While training in London, I continued to look for God in ‘high’ and ‘low' churches.

Marriage to a good man who had bipolar disorder and was fiercely ‘anti religion’ was not easy.  His sole concession was agreeing to a church wedding because I would not have felt married if not “in the sight of God”.

The obvious place to seek quiet and peace when times were tough was in church.  Overt attendance on Sundays was out of the question however.

The nearest school to our home was a church one, so our three sons got a grounding in Christian and moral ethics.

My husband died when I was 39.

School friends took my eldest son, who had made a commitment to Jesus on a Scripture Union holiday, to a local Evangelical church.  I quickly followed, mainly to find out why he was spending most of Sunday and several weekday nights in various study groups.  It was there I heard the Gospel for the first time and realised the significance of what God had done for me by sending his Son.

While working full time, I became involved in children’s work on Sundays.  At 60, I retired, having had two occurrences of breast cancer.  I began helping in the church office once a week.

Early in 2006 I felt compelled to speak to our Associate Vicar, who had formerly worked as a CMS mission partner — most recently in the Democratic Republic of Congo (DRC) — to ask if I could go with her on her next visit, even though Africa had never been a place to which I wanted to go!  I hate the heat!

The outcome of my request was an organised CMS Praxis visit for 10 people, which I helped to lead.  The CMS briefing and debriefings were invaluable.

Africa has been a spiritual journey: a deepening of faith; a learning reliance on God; an awakening of freedom in worship; a being humbled by people who walk with God and trust him in all circumstances; an acceptance of the generosity of people who have next to nothing; and a means of seeing God’s grace at work.

I’ve already returned twice for short periods — a week in October 2007 with a son and daughter-in-law who wanted to ‘give something back’, and two weeks in November 2008, when I led a group primarily interested in setting up a diocesan link.  The CMS training was an enormous help in doing that.

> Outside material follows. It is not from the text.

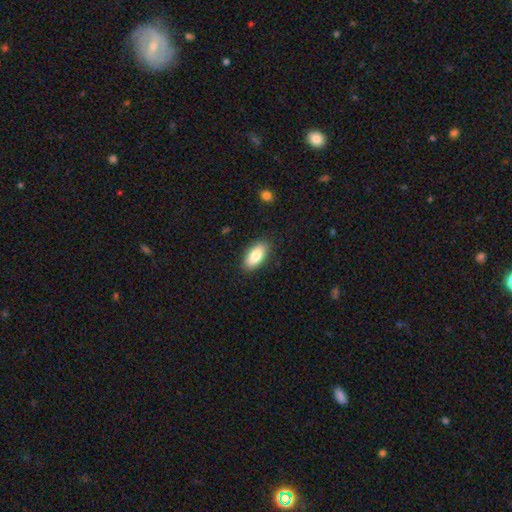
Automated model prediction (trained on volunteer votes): smooth 83%, featured or disk 10%, star or artifact 7%. Down the decision tree: how rounded — in between (89%); merging — none (87%).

Each time I return, my passion to serve God in the DRC becomes stronger.  I was asked to stay for a longer period to help to teach English.  Having had my family’s blessing and encouragement from all with whom I shared the offer, I took a step of faith.  I went to the DRC for the whole of March 2008.

I give thanks to God, who has kept me healthy in retirement and given me the opportunity to serve him in a way that exceeds my hopes and expectations for my latter days.  Such a God brings alive the teaching “Let the weak say I am strong" because of what the Lord has done for us.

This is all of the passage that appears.